(Items listed in a dataset)
-.-.-
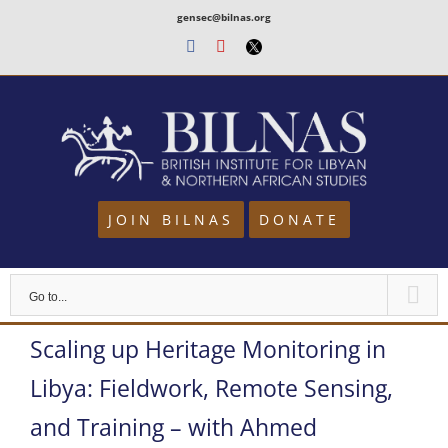
Skip
gensec@bilnas.org
to
Facebook
Youtube
Twitter
content
JOIN BILNAS
DONATE
Go to...
Scaling up Heritage Monitoring in
Libya: Fieldwork, Remote Sensing,
and Training – with Ahmed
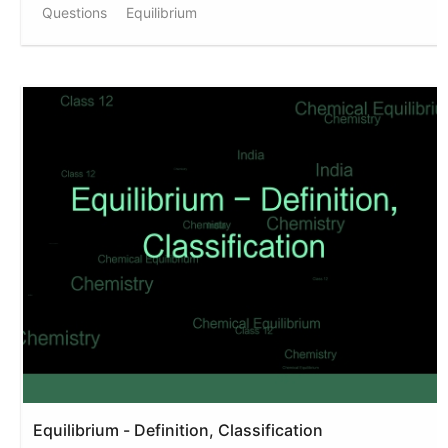
Questions
Equilibrium
Equilibrium - Definition, Classification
-.-.-
▶ Problem statement
Copy out every line of text in the data above word for word, leaving out the pictures.

▶ Written response
Skip
gensec@bilnas.org
to
Facebook
Youtube
Twitter
content
JOIN BILNAS
DONATE
Go to...
Scaling up Heritage Monitoring in
Libya: Fieldwork, Remote Sensing,
and Training – with Ahmed
Questions
Equilibrium
Equilibrium - Definition, Classification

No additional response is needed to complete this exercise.